Episode #1284: Today we’re looking at Carvana quietly buying franchised dealerships, GM reshaping used-car sales around CarBravo, and Google’s newest AI image model.
Carvana is continuing its quiet march into the franchised dealer world. The online used-car giant just bought another Stellantis dealership near Boston—its sixth in about a year—raising eyebrows across the industry and hinting at a bigger strategy to capture inventory, service revenue, and customer proximity.
- The company has rapidly built a cluster of CDJR stores across the country including locations in California, Arizona, Georgia, and Texas, spending about $160 million on five of them.
- Stellantis recently added a rule limiting buyers to one CDJR dealership per year, a move some believe may be aimed at slowing consolidation from players like Carvana.

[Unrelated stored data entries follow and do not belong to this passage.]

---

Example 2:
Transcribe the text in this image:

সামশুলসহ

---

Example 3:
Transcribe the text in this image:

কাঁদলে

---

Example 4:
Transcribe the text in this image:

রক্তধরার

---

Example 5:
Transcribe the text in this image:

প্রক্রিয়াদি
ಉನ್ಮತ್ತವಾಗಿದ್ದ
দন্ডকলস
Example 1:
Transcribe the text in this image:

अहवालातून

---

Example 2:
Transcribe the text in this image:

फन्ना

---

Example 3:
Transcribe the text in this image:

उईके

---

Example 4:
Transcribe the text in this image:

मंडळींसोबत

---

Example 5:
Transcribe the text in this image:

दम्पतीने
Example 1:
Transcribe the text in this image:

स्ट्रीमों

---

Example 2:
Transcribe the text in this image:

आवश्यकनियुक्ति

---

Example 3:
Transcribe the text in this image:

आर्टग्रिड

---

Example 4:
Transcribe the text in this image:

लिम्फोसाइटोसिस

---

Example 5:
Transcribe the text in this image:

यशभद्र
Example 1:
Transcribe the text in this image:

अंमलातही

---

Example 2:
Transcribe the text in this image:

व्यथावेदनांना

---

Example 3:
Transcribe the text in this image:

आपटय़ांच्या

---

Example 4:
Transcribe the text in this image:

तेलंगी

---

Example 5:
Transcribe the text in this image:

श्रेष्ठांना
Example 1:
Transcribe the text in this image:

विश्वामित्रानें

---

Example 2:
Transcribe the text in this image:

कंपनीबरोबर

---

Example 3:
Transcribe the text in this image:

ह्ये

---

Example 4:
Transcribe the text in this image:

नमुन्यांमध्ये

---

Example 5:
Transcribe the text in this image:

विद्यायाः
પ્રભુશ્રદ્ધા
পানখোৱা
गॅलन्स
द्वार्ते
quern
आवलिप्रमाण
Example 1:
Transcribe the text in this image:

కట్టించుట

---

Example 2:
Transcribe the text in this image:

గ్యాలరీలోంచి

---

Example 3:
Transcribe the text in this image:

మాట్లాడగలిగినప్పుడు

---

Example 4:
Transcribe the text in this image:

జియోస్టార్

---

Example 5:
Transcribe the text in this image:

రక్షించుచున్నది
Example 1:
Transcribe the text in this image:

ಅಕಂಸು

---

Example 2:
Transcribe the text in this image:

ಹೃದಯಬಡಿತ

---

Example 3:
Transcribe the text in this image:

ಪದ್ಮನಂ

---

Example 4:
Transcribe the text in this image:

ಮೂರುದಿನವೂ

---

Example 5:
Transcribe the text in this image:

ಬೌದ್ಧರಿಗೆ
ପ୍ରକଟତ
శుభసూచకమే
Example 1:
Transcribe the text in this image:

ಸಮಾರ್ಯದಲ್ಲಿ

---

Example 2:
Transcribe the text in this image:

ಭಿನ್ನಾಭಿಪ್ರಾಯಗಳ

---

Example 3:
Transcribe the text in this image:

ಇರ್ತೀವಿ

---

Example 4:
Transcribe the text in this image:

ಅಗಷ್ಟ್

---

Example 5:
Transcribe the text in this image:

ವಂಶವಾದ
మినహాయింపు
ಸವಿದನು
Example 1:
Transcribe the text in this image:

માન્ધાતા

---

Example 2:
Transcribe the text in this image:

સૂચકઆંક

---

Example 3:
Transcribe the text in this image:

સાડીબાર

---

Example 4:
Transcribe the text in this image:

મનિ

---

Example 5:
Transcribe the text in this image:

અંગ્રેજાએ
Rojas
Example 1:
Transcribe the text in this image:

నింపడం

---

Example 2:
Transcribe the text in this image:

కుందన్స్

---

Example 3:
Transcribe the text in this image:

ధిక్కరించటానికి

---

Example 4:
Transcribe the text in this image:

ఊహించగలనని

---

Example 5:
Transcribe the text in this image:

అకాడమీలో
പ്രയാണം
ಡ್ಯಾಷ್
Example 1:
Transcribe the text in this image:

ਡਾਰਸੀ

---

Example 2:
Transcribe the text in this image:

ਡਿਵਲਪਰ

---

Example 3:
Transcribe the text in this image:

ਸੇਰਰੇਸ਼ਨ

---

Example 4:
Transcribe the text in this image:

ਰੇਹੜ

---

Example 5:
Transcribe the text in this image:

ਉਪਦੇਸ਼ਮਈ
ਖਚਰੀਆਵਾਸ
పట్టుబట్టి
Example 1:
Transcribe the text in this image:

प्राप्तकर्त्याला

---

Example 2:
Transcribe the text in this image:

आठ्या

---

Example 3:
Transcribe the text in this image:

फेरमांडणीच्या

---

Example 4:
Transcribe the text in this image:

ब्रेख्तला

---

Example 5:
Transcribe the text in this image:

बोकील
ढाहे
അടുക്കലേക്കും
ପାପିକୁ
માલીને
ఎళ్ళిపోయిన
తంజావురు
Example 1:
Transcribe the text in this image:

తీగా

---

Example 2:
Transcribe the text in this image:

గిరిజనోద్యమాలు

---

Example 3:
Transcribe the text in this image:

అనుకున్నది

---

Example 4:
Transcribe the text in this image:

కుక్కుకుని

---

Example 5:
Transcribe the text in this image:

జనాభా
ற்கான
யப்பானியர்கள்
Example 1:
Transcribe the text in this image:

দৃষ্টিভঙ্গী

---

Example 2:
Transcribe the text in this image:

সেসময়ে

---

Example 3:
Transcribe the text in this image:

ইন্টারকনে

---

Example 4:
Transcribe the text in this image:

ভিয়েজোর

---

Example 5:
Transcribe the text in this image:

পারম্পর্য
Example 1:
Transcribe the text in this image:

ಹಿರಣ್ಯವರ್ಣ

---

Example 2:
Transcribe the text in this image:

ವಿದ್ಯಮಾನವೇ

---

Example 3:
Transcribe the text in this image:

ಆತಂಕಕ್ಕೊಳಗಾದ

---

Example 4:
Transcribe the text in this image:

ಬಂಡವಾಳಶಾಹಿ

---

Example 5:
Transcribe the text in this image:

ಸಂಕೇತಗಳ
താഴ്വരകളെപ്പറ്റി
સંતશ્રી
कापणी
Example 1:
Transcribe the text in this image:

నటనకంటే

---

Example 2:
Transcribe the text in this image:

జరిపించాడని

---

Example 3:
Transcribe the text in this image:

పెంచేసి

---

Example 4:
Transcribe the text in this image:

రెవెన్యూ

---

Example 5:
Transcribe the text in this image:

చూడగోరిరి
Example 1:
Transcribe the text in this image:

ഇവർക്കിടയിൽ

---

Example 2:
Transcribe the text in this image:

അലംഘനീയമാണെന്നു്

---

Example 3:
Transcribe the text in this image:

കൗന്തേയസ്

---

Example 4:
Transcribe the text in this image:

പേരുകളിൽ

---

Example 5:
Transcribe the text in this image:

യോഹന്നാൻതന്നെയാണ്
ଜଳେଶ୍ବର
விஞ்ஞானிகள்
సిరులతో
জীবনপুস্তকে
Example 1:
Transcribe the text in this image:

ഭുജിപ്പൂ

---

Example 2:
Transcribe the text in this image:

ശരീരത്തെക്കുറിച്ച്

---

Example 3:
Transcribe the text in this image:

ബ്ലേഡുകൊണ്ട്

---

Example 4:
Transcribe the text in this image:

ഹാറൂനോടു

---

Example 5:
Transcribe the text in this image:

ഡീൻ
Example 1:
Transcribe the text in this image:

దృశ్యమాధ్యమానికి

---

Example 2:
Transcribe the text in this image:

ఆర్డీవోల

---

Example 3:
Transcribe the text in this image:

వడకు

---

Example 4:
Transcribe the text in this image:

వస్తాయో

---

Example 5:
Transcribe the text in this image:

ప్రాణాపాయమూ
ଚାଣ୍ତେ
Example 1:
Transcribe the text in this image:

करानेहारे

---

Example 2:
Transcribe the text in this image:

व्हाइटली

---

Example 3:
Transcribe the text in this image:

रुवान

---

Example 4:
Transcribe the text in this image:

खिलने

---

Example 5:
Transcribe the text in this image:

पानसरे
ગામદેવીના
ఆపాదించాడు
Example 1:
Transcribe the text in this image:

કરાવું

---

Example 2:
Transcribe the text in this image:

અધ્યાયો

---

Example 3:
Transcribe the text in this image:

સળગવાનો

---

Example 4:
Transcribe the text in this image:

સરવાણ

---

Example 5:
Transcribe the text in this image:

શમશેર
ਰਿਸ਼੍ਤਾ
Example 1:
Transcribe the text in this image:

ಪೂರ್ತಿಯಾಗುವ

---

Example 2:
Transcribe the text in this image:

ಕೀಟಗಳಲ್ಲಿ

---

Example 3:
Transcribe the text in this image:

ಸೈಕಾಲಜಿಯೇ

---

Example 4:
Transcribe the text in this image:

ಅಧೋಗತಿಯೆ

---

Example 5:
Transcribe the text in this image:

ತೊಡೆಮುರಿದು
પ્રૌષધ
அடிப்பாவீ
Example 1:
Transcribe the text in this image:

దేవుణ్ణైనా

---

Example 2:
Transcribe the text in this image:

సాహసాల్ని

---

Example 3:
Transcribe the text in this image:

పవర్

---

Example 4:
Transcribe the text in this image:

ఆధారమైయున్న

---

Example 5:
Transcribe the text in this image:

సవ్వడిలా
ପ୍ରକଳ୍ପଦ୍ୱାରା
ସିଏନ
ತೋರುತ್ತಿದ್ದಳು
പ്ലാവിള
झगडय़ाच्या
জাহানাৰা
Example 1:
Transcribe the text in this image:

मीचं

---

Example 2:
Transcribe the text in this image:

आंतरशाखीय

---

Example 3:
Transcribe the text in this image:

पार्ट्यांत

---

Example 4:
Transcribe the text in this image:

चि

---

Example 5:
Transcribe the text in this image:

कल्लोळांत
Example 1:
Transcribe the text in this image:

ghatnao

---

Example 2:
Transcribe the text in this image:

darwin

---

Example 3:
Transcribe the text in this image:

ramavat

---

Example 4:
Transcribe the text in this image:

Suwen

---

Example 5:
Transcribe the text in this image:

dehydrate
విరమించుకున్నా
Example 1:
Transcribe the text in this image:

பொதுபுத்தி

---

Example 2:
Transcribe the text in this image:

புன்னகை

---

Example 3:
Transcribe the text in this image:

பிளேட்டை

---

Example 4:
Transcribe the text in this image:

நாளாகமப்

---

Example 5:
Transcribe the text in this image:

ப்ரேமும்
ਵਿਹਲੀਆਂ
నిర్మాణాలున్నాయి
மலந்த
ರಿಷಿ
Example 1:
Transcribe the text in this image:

- Analysts say the strategy likely centers on access to trade-ins, parts, service revenue, and more used-car inventory to feed Carvana’s core online business.
- CEO Ernie Garcia hinted at bigger ambitions saying: “The opportunities around us feel really, really, really big.”
In a bid to compete with online disruptors like Carvana, GM is restructuring how its dealers sell pre-owned vehicles. The shift centers on pushing dealers toward GM’s CarBravo platform and dramatically expanding what qualifies for a factory-backed warranty.
- GM is dissolving its long-running certified pre-owned program structure for Chevrolet, Buick, and GMC dealers, asking them to move used vehicle sales under its CarBravo national online marketplace starting in June.
- Dealers must use CarBravo if they want to sell used GM vehicles with factory-backed warranties, while Cadillac will keep its traditional certified pre-owned program.
- The program expands eligibility dramatically—even non-GM vehicles and cars up to 15 years old could qualify for warranties, far beyond today’s typical five-year CPO limit.
- GM says the goal is to increase used-car inventory flowing through dealerships and capture demand in a market where 40M used cars sell annually vs. ~16M new vehicles.
- Mohawk Chevrolet president Andy Guelcher says the platform expanded reach: “I'm talking to people that I've never spoken to before.”
Google just rolled out Gemini 3.1 Flash Image—aka Nano Banana 2—combining faster generation with the consistency needed for real production use.
- Google’s Gemini 3.1 Flash Image merges the intelligence of its Pro image model with the speed of its Flash architecture, making high-quality image generation fast enough for everyday workflows.
- The model pulls real-time knowledge from the web, meaning generated images can reflect current information rather than static training data.
- It can maintain consistent characters across five people and track up to 14 objects, enabling multi-frame campaigns and repeatable branded assets.